[Directive A]
Decide whether each statement below agrees with the passage on teachers and the training of the young. Answer yes or no for each, and quote the deciding words of the passage.
(i) Teachers animated by the religious motive should consciously attempt to teach religion.
(ii) Parents should make the home the sanctuary of truth and virtue and unselfishness.
(iii) The future stability and character of national life depend on the molding and training of the young.

[Excerpted text]
+===+
Hence it is that with all the blessings that come to us through our admirable system of public schools care should be taken that so far as possible the teachers under whom the young are placed should be men and women of high characters, persons whom the children can reverence and respect. To this end they should be teachers animated by the religious motive. Such teachers, without consciously attempting to teach religion, will inevitably generate a religious atmosphere in the school-room and will exert an influence morally purifying and uplifting.

All this means that the future stability and character of our national life depend on the molding and training of the young and inspiring them with high ideals. It means that parents should awaken to their responsibility in making the home the sanctuary of truth and virtue and unselfishness. It means that the Church should arouse herself and devote her energies unremittingly to instilling into the hearts and minds of the young the abiding truths of religion, and that in all our schools and colleges and institutions of learning of whatever sort only those should be employed whose personal influence tends to deepen in the young a sense of the nobility of life and to give them a vision of personal responsibility and service to their fellow-men.
+===+
(Page-level text extractions)
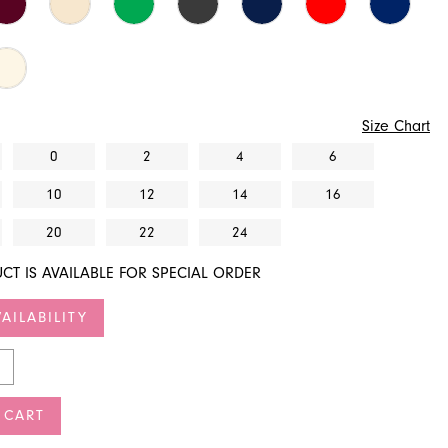
Size Chart
0
2
4
6
10
12
14
16
20
22
24
CT IS AVAILABLE FOR SPECIAL ORDER
AILABILITY
 CART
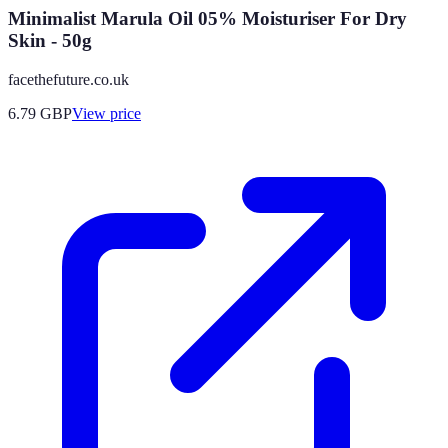
Minimalist Marula Oil 05% Moisturiser For Dry
Skin - 50g
facethefuture.co.uk
6.79
GBP
View price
+===+
[Directive B] Rewrite the text of the records, renaming "Size Chart" to "Sizing Guide" and leaving everything else unchanged. Omit the pictures.

[Exercise solution A]
(i) No: "without consciously attempting to teach religion"
(ii) Yes: "making the home the sanctuary of truth and virtue and unselfishness"
(iii) Yes: "the future stability and character of our national life depend on the molding and training of the young"

[Exercise solution B]
Sizing Guide
0
2
4
6
10
12
14
16
20
22
24
CT IS AVAILABLE FOR SPECIAL ORDER
AILABILITY
 CART
Minimalist Marula Oil 05% Moisturiser For Dry
Skin - 50g
facethefuture.co.uk
6.79
GBP
View price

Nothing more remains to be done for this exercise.